The approaches described in this section are approaches that could be pursued, but not necessarily approaches that have been previously conceived or pursued. Therefore, unless otherwise indicated, it should not be assumed that any of the approaches described in this section qualify as prior art merely by virtue of their inclusion in this section.
Traditionally a programmatic connection between a client computer system and a database management system (DBMS) is established using a streaming protocol. For example, the most basic streaming protocol is Transmission Control Protocol complemented with Internet Protocol (TCP/IP). In such a protocol, a client computer system and a server system, such as a DBMS, open up sockets at a particular port on respective network controllers and communicate via streams of data. For example, Open Database Connectivity (ODBC) and Java Database Connectivity (JDBC), which define application programming interface based drivers for communicating with a DBMS, mainly use TCP streaming for the underlying communication with the DBMS.
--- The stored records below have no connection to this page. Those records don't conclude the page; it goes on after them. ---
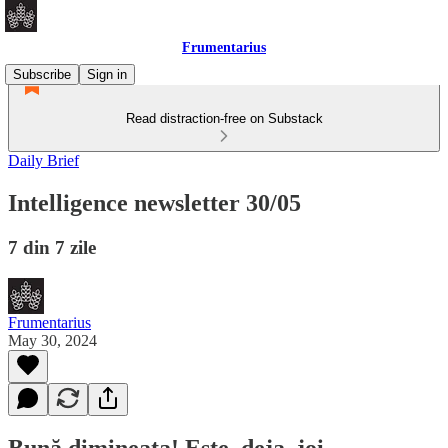
Frumentarius
Subscribe
Sign in
Read distraction-free on Substack
Daily Brief
Intelligence newsletter 30/05
7 din 7 zile
Frumentarius
May 30, 2024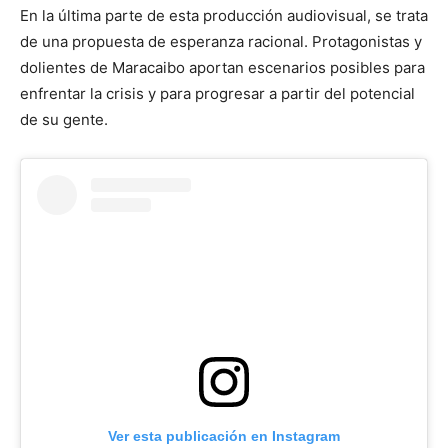
En la última parte de esta producción audiovisual, se trata
de una propuesta de esperanza racional. Protagonistas y
dolientes de Maracaibo aportan escenarios posibles para
enfrentar la crisis y para progresar a partir del potencial
de su gente.
Ver esta publicación en Instagram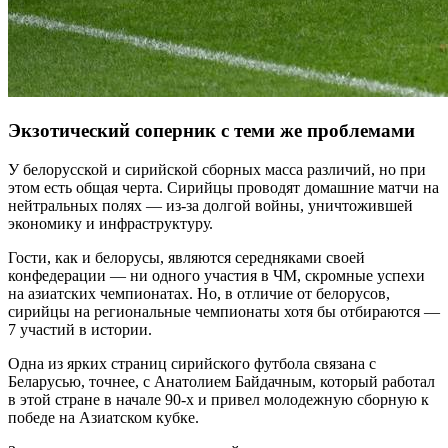
Экзотический соперник с теми же проблемами
У белорусской и сирийской сборных масса различий, но при
этом есть общая черта. Сирийцы проводят домашние матчи на
нейтральных полях — из-за долгой войны, уничтожившей
экономику и инфраструктуру.
Гости, как и белорусы, являются середняками своей
конфедерации — ни одного участия в ЧМ, скромные успехи
на азиатских чемпионатах. Но, в отличие от белорусов,
сирийцы на региональные чемпионаты хотя бы отбираются —
7 участий в истории.
Одна из ярких страниц сирийского футбола связана с
Беларусью, точнее, с Анатолием Байдачным, который работал
в этой стране в начале 90-х и привел молодежную сборную к
победе на Азиатском кубке.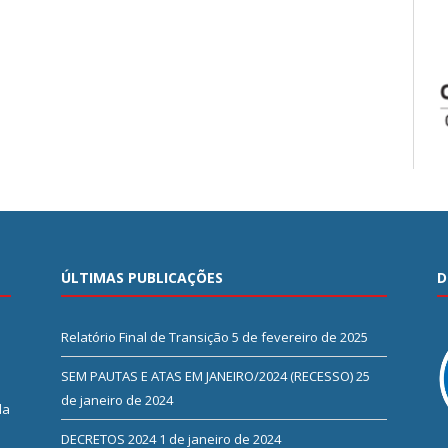
ÚLTIMAS PUBLICAÇÕES
D
Relatório Final de Transição
5 de fevereiro de 2025
SEM PAUTAS E ATAS EM JANEIRO/2024 (RECESSO)
25
de janeiro de 2024
da
DECRETOS 2024
1 de janeiro de 2024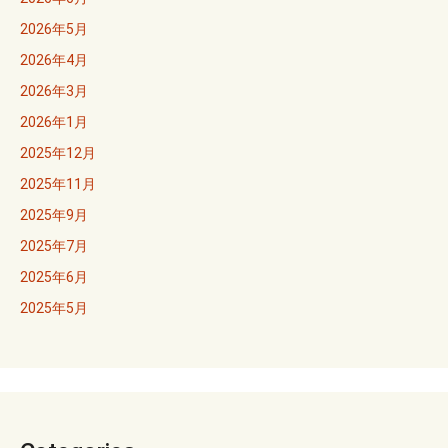
2026年5月
2026年4月
2026年3月
2026年1月
2025年12月
2025年11月
2025年9月
2025年7月
2025年6月
2025年5月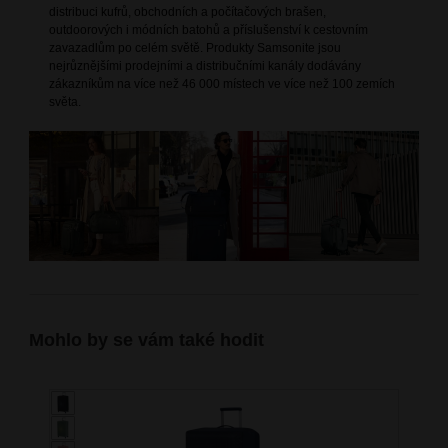
distribuci kufrů, obchodních a počítačových brašen,
outdoorových i módních batohů a příslušenství k cestovním
zavazadlům po celém světě. Produkty Samsonite jsou
nejrůznějšími prodejními a distribučními kanály dodávány
zákazníkům na více než 46 000 místech ve více než 100 zemích
světa.
Mohlo by se vám také hodit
However, a stream based connection poses a great challenge for the computer infrastructure hosting a DBMS. For example, stream-based ODBC and JDBC drivers provide little flexibility to route the connection to different servers for load balancing. Once the streaming connection between an ODBC or a JDBC driver on a client computer system and a particular database server of DBMS is established, there is no easy way to re-direct or route this connection to another database server without interrupting the connection's persistency, which is required for stream-based connections. Accordingly, the computer infrastructure hosting the DBMS has to rely only on the DBMS's internal load balancing or fail-over algorithms to ensure resilience. However, the DBMS's internal fail-over may not be effective when a connection to the DBMS itself is interrupted. Furthermore, the DBMS's load balancing often hinges on the resource consumption of query executions internal to the DBMS, which may not provide effective resource distribution across all connections to the DBMS. A connection level load balancing would be preferred in addition or alternative to the DBMS's own load balancing.
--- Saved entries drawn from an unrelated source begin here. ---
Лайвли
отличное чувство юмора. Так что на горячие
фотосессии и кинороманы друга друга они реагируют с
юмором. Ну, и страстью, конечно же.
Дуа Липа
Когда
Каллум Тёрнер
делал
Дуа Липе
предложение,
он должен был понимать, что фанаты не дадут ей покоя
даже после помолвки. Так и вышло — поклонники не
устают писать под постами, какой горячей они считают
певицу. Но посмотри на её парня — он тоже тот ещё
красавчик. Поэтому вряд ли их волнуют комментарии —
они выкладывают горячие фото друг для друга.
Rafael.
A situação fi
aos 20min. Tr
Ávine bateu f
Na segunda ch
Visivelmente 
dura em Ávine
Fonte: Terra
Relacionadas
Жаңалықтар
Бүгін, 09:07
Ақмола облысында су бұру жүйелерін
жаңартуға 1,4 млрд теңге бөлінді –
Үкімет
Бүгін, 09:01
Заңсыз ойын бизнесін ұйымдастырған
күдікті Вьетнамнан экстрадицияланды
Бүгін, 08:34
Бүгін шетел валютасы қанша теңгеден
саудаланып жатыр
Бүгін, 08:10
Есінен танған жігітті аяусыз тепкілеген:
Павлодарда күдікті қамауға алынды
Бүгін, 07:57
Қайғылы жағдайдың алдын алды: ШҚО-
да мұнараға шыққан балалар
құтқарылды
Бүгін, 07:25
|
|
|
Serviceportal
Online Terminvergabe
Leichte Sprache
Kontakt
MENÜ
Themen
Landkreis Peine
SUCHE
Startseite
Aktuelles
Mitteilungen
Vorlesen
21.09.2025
Furthermore, any network interruption may severely affect a stream-based connection utilized by ODBC or JDBC drivers. Stream-based communications heavily rely on the assumption that the continuity of connection(s) will be maintained until graceful disconnection by the participating client(s) or server(s). Accordingly, when a data stream is interrupted due to a network connection interruption or for any other reason, the client and the server of the interrupted connection have to cycle through number of steps, particularly re-establishing the states of receipt and/or transmission of the data in the stream up to the interruption of the connection, and re-establishing the connection sockets to reconnect the client and server. That may be a complex task and require intricate state management on the server and/or client side.
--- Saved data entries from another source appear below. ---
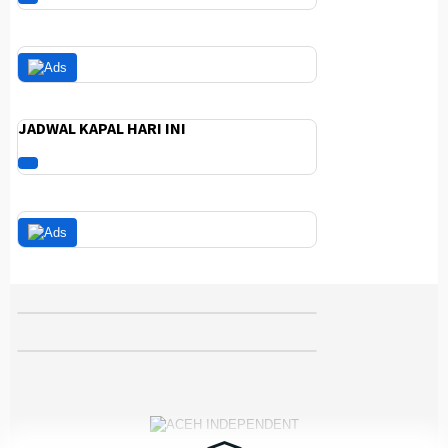
JADWAL KAPAL HARI INI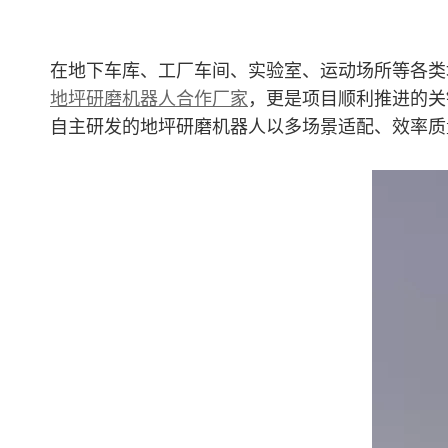
在地下车库、工厂车间、实验室、运动场所等各类
地坪研磨机器人合作厂家
，更是项目顺利推进的关
自主研发的地坪研磨机器人以多场景适配、效率质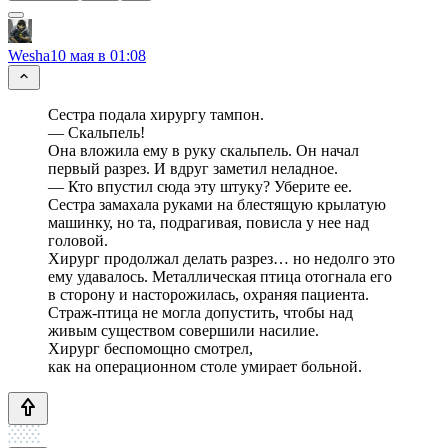
Wesha
10 мая в 01:08
Сестра подала хирургу тампон.
— Скальпель!
Она вложила ему в руку скальпель. Он начал
первый разрез. И вдруг заметил неладное.
— Кто впустил сюда эту штуку? Уберите ее.
Сестра замахала руками на блестящую крылатую
машинку, но та, подрагивая, повисла у нее над
головой.
Хирург продолжал делать разрез… но недолго это
ему удавалось. Металлическая птица отогнала его
в сторону и насторожилась, охраняя пациента.
Страж‑птица не могла допустить, чтобы над
живым существом совершили насилие.
Хирург беспомощно смотрел,
как на операционном столе умирает больной.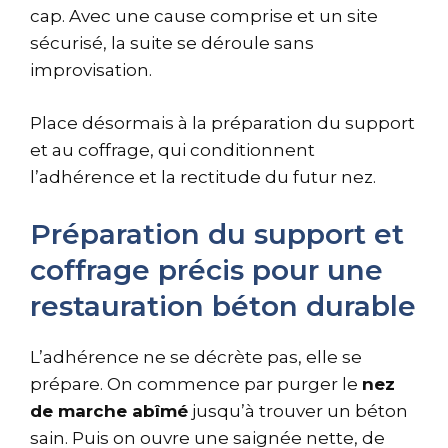
cap. Avec une cause comprise et un site
sécurisé, la suite se déroule sans
improvisation.
Place désormais à la préparation du support
et au coffrage, qui conditionnent
l’adhérence et la rectitude du futur nez.
Préparation du support et
coffrage précis pour une
restauration béton durable
L’adhérence ne se décrète pas, elle se
prépare. On commence par purger le
nez
de marche abîmé
jusqu’à trouver un béton
sain. Puis on ouvre une saignée nette, de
Additionally, TCP/IP-based connections by ODBC/JDBC drivers utilize ports that are usually closed in most corporate firewalls and even by whole countries. Thus, a client computer system trying to connect from outside a corporate network using a TCP/IP-based connection may fail to establish communication to the server beyond the firewall. Similarly, a client computer within a corporate network may fail to connect to a server outside of the corporate network using a TCP/IP-based connection. A traditional work around to allow ODBC/JDBC drivers to communicate across the firewalls is to add exceptions for the ODBC/JDBC ports. However, in addition to being a manual process, certain entities that maintain firewalls have strict policies that may not allow the opening of such ports.